We evaluated the performance of TXGB, STXGB-FB, STXGB-SG, and STXGB-SGR by comparing the RMSE and MAE scores of the predictions against the observed numbers of new cases in the corresponding prediction horizon (the results are presented in Table 2 and Fig. 1).

Each STXGB model was tuned and trained on a regular desktop machine (with a 6-core Ryzen 5 3600X CPU and 64GB of RAM) in approximately 12–13 minutes for a single prediction horizon, and thus, in almost one hour for all of the four prediction horizons.

Evaluation against the COVIDhub-Baseline and COVIDhub-Ensemble models

In addition to the one-week short-term predictions, we performed long-term predictions of new COVID-19 cases in two-, three-, and four-week ahead prediction horizons. We only used the STXGB algorithm to develop long-term prediction models since it outperformed other algorithms in short-term predictions (see the Results section). We used the same set of features for long-term predictions, with modifications on the target variable to reflect different prediction horizons. For instance, the target dates for two-, three-, and four-week ahead horizons of the Forecast date 2020/10/25, were 2020/11/07, 2020/11/14, and 2020/11/21, respectively.

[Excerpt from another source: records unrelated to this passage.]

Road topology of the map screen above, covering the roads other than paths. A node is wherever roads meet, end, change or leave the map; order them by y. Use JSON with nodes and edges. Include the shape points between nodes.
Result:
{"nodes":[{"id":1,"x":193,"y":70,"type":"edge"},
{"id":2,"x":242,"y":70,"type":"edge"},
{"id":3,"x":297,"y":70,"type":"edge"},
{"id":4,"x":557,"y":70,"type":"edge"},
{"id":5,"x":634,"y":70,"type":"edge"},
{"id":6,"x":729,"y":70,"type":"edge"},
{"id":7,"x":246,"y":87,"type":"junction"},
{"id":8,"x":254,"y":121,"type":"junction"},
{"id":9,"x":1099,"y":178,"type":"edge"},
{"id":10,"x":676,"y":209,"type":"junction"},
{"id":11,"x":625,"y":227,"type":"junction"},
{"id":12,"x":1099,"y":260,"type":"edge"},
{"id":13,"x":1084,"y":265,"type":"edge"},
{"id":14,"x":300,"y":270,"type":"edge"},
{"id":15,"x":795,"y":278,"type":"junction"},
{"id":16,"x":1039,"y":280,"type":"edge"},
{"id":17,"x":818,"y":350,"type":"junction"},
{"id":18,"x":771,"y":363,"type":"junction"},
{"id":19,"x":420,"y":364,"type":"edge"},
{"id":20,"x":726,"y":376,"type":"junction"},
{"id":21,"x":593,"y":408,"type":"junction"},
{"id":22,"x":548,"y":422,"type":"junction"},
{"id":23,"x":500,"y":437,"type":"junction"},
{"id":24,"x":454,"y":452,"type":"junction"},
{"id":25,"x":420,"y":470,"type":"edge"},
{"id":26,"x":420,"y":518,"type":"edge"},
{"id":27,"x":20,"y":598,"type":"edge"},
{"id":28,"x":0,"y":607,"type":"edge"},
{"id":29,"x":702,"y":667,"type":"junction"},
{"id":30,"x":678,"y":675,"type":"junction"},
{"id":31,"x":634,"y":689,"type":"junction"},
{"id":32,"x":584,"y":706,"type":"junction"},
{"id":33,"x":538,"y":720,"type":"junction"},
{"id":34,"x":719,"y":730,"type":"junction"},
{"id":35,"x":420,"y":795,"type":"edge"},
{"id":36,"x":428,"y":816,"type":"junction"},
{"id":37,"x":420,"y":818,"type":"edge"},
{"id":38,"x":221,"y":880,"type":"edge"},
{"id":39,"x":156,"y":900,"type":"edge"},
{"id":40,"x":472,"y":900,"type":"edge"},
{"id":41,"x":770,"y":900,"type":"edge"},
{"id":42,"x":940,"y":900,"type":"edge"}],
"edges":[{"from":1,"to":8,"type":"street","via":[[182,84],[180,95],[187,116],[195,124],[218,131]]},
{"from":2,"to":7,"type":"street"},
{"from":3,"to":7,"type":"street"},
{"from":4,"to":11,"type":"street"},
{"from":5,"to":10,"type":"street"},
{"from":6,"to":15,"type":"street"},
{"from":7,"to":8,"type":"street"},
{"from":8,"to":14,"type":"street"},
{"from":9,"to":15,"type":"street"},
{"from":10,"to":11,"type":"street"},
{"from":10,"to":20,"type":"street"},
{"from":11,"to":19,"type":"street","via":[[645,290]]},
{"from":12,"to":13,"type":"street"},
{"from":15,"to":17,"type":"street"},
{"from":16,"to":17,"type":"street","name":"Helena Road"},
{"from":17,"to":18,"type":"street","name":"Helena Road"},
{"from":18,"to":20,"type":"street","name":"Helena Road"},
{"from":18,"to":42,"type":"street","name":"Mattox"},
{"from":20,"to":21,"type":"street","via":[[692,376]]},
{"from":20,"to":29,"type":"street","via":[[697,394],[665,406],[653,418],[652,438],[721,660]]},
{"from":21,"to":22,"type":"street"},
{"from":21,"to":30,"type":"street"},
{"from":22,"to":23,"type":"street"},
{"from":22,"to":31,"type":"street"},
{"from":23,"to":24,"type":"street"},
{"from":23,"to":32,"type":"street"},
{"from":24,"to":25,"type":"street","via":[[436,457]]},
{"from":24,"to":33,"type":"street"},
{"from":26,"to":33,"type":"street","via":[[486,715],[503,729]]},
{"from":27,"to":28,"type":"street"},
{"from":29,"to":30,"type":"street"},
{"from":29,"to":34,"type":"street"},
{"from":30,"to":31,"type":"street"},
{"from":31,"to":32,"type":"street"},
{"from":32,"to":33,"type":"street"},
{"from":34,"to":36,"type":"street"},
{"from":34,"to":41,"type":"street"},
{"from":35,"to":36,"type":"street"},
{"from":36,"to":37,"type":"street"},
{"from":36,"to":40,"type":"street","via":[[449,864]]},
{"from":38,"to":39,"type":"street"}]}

The model for each horizon was trained and validated separately using the same training data and approach described in the previous section and was tested on two, three, and four weeks of unseen data, respectively, for each horizon. We evaluated the models’ predictions by comparing them against the predictions generated by the COVIDhub-Baseline and -Ensemble models, as well as the ground-truth values of new cases derived from JHU CSSE COVID-19 reports.

Generating prediction intervals using STXGB model

To assess the uncertainty in the predictions generated using the STXGB models, we performed quantile regression on two quantiles, namely 2.5% (alpha = 0.025) and 97.5% (alpha = 0.975) using the quantile loss function of SGB, and calculated the 95% prediction interval as a result. These quantiles and the subsequent prediction interval are also reported for the COVIDhub models (and by the CDC27) and thus allow for comparing prediction intervals as well as point estimates between STXGB and those models (Fig. 3). We summed all the lower-quantile (2.5%) predicted values for all the counties to calculate the national lower-quantile predictions, and performed a similar process to calculate the national upper-quantile (97.5%) predictions.

Reporting summary

Further information on research design is available in the Nature Research Reporting Summary linked to this article.